Syriza’s
capitulation to the troika has made the plight of refugees even worse.
Refugees in the Mediterranean Sea in 2014. UNHCR / Flickr |
Last year, the attempt of Greece’s newly elected
radical-left government to resist austerity policies imposed by the European
Union institutions and the International Monetary Fund put the country at
the center of world attention. This battle was definitively lost when Alexis Tsipras capitulated
in July to the demands of the creditors, signing up to a third memorandum only
days after a referendum in which Greeks had rejected a softer EU proposed
austerity package.
Since that moment, the plight of Greek society
has only deepened.
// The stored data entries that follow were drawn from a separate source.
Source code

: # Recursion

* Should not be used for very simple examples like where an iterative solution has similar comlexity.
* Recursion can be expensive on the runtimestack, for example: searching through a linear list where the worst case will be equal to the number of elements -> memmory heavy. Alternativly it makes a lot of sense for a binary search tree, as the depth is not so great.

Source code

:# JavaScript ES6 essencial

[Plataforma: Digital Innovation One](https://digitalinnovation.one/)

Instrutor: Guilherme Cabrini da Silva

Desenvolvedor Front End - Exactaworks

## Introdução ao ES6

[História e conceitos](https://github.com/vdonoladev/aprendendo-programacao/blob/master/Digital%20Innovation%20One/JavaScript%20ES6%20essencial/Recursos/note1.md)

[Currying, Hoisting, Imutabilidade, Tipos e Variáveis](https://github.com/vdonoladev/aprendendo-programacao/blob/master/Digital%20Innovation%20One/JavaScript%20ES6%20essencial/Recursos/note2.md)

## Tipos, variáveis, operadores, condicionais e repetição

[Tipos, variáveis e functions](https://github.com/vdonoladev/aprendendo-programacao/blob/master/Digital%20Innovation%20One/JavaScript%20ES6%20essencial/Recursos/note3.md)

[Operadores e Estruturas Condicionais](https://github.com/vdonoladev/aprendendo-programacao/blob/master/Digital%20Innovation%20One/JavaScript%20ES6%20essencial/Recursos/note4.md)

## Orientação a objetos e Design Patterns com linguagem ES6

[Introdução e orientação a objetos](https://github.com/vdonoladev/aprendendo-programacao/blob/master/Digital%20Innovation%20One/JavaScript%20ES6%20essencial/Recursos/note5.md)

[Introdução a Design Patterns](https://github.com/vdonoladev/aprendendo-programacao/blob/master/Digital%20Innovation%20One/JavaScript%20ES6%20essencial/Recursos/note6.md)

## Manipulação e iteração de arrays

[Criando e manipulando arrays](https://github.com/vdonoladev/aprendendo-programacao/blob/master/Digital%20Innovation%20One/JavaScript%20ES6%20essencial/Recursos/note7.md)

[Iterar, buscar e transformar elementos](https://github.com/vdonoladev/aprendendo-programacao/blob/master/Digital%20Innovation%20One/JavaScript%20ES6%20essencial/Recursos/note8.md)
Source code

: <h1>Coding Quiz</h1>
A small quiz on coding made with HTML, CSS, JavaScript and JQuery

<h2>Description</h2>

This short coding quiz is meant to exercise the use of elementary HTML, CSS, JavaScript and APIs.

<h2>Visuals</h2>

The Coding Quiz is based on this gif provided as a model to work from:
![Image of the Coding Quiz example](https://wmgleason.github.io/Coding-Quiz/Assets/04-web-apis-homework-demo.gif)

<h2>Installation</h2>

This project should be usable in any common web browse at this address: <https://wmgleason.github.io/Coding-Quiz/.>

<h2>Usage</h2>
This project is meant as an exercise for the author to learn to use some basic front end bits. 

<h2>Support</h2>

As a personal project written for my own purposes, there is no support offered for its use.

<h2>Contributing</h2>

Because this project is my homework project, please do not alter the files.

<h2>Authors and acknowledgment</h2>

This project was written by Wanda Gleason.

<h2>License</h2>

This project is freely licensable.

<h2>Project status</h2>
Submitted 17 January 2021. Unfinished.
But it is now a silent suffering, deprived of the
expectation of change and hope that had fueled the mobilizations of recent
years.
But 2016 again made Greece headline news, this time
for a different reason. The laboratory of neoliberal shock therapy is also
Europe’s entrance gate for the millions of people leaving countries devastated
by war and poverty.
The refugee crisis has
illuminated how “Fortress Europe” acts as the complementary side of a
neoliberal, deeply antidemocratic, and authoritarian “European integration.” It
has killed the hopes of a left which believed it was possible to break from
neoliberalism within the framework of the EU, as “European values” became an
alibi for the display of imperialist violence and hypocrisy.
The Mediterranean’s role as the graveyard of Fortress
Europe — and southern Europe’s role as its guards — is not new. The
“externalization” of the EU border started in the early 1990s and acts as the
indispensable supplement to the “free movement of capital, goods, and people”
inside the EU — with the movement of “people” always posing the most problems.